Work to be completed: Keep only the lines of the data below that contain "della", and copy them.

Information supplied:
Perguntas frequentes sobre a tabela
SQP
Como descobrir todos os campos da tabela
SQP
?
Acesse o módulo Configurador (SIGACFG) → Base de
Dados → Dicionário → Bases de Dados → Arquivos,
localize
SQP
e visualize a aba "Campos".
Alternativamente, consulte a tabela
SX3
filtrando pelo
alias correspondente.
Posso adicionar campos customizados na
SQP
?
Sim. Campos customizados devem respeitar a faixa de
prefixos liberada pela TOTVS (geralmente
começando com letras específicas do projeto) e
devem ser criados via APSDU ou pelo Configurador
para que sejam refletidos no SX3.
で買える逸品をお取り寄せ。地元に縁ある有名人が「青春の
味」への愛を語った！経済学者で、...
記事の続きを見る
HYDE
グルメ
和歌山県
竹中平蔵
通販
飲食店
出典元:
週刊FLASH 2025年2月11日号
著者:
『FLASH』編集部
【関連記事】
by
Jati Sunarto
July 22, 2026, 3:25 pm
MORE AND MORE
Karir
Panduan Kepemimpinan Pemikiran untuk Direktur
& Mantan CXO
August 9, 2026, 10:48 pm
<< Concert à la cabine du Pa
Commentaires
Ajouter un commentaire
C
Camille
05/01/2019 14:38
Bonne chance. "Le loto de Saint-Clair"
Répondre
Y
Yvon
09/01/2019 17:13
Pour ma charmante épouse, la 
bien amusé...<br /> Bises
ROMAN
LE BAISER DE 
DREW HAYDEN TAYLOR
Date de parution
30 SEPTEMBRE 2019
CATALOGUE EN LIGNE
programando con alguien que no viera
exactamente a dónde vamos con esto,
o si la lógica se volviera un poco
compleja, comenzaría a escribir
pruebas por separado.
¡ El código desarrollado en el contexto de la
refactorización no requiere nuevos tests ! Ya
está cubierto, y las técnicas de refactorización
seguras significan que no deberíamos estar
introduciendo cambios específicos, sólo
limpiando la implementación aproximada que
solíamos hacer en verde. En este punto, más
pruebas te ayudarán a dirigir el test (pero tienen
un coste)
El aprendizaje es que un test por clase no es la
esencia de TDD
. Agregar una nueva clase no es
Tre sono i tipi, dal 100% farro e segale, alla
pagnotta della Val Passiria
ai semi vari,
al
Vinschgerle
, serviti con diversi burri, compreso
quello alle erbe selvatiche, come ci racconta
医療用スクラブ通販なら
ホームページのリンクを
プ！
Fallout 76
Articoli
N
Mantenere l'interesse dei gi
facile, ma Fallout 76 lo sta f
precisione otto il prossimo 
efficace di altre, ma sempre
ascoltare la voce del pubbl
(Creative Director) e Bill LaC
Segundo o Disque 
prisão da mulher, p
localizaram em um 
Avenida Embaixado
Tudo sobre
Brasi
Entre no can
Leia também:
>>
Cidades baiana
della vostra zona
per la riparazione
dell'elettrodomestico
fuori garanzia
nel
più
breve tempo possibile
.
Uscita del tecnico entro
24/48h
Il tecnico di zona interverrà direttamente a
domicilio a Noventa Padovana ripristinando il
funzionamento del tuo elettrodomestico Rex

Written response:
pagnotta della Val Passiria
della vostra zona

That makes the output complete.